▸ Texto
-----

Software pode danificar o hardware? Sim… e neste caso o custo foi de 268 milhões!

Um satélite Japonês, após uma atualização de software teve um problema que literalmente o desfez no espaço.

Atualizações de software que trouxeram problemas não são novidade, com os sistemas a ficaram mais lentos a serem a queixa mais comum. Mas o que não é tão comum, apesar de possível, e de acontecer, é o dano no hardware, especialmente quando este ascende aos 286 milhões, e acontece nas condições que vamos descrever de seguida.

Esse prejuízo aconteceu com a agencia espacial Japonesa que tinha lançado em Fevereiro um telescópio de 2,4 toneladas chamado Hitomi e que deveria ficar em órbita por 3 anos. Mas na realidade apenas ficou no espaço por três meses após se ter auto destruído.

Após uma atualização do software o satélite foi movido para observar uma galáxia. Mas o software possuía um problema que relatou uma rotação que na realidade não estava a acontecer.

-----

(Entradas de dados recolhidas)
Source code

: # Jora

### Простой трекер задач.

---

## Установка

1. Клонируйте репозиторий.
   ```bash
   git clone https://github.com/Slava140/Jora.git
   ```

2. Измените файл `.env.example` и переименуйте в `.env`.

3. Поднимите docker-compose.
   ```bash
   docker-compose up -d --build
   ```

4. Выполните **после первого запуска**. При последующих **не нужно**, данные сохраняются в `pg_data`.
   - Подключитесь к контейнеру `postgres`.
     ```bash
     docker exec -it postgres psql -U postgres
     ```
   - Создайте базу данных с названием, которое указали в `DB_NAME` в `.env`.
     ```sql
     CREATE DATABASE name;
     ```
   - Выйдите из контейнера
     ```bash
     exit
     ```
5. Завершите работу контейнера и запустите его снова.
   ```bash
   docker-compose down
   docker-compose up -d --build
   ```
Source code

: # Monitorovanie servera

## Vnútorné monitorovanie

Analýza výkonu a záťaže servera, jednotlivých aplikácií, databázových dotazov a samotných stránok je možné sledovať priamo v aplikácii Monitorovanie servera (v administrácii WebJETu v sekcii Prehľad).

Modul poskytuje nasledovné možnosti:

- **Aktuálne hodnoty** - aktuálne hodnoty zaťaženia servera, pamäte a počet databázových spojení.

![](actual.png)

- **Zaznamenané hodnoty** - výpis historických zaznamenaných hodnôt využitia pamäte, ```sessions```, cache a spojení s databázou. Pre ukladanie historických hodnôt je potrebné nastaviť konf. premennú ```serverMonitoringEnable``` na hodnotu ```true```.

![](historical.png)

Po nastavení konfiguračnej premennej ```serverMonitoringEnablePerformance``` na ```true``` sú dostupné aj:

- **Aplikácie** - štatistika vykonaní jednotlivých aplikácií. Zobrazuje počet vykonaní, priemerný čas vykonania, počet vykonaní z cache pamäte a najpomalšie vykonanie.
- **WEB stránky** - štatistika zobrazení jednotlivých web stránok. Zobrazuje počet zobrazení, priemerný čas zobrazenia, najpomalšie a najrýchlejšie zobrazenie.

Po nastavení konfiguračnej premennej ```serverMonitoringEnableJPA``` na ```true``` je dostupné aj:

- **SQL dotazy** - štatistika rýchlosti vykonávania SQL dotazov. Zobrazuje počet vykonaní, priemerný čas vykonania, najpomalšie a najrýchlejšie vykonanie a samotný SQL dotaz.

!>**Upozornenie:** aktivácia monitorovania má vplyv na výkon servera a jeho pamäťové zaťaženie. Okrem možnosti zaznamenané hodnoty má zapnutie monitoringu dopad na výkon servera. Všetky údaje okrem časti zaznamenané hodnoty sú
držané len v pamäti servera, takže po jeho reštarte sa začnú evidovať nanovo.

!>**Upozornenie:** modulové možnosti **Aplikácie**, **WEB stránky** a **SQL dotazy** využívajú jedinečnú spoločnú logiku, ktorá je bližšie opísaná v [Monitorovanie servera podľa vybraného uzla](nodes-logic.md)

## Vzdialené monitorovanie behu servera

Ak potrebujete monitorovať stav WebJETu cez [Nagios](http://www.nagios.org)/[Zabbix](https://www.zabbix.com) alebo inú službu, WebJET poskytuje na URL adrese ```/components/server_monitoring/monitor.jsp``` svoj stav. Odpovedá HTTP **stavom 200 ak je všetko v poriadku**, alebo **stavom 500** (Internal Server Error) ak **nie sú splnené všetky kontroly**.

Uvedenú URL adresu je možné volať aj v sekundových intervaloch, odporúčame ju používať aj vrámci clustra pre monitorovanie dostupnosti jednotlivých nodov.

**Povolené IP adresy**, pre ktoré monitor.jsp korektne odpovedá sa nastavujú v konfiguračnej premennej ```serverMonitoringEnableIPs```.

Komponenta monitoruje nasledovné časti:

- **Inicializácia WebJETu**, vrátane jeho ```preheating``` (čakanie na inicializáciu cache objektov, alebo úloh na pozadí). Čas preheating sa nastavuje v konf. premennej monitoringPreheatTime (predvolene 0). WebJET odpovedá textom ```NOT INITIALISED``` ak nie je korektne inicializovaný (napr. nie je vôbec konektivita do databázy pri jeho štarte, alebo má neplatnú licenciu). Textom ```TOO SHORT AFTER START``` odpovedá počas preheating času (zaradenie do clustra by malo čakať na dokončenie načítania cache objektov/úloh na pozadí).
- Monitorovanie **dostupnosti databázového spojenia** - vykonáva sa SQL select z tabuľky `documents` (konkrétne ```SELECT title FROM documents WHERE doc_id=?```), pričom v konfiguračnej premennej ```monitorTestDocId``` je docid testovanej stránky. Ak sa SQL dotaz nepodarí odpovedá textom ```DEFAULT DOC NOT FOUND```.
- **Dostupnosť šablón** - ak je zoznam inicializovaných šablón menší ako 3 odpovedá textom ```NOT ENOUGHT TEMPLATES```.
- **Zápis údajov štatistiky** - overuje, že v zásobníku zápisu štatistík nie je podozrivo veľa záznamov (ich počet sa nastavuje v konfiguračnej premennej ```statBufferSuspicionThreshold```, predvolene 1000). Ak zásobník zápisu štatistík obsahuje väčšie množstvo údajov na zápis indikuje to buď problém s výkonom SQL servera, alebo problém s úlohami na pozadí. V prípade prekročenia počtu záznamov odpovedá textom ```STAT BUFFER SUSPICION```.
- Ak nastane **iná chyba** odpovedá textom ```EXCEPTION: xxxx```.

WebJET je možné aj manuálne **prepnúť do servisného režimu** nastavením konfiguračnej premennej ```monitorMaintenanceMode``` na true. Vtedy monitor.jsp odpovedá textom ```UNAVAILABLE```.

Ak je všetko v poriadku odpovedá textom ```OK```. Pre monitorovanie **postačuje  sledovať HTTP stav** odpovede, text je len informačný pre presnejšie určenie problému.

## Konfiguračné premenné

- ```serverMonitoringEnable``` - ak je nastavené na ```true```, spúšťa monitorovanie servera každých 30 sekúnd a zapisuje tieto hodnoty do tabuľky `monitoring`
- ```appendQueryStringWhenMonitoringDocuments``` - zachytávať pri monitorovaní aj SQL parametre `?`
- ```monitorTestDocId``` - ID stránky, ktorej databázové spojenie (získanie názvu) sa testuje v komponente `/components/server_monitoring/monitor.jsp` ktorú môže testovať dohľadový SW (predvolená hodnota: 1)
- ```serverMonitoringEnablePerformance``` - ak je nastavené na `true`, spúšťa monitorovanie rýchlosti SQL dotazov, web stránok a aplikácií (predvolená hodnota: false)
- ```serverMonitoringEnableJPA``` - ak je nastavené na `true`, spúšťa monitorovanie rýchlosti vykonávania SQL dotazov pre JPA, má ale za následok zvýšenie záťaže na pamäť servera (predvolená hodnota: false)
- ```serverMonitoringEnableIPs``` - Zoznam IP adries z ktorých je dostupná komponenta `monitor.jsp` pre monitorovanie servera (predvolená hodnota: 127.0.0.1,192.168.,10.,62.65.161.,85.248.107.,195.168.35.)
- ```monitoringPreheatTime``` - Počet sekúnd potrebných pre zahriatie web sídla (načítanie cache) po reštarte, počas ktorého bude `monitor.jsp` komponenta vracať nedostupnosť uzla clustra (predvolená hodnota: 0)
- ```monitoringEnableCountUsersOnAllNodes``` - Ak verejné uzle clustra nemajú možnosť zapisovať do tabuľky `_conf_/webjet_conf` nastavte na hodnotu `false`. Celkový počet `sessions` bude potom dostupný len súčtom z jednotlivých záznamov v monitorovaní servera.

-----

▸ Enunciado A
Liste todas as quantidades numéricas que aparecem no texto sobre o satélite Hitomi, cada uma acompanhada da palavra que a segue.
▸ Enunciado B
Apresente a continuação do texto sobre o satélite Hitomi, começando logo após a última frase.
Os registos constituem material à parte e não têm relação com o texto.

▸ Resposta A
268 milhões; 286 milhões; 2,4 toneladas; 3 anos; três meses

▸ Resposta B
O mesmo sistema iniciou então um acionamento dos motores de forma a corrigir a rotação. Mas a rotação continuava a ser reportada, o que fez aumentar a força dos motores cada vez mais. O resultado? O satélite começou a rodopiar descontroladamente ao ponto de as partes mais frágeis como os paineis solares e outras peças, serem arrancadas pela força centrífuga gerada. No final o satélite parou, mas já partido em 6 ou 7 partes.



No global a situação durou 7 horas, levando o satélite de 268 milhões a transforma-se em lixo espacial.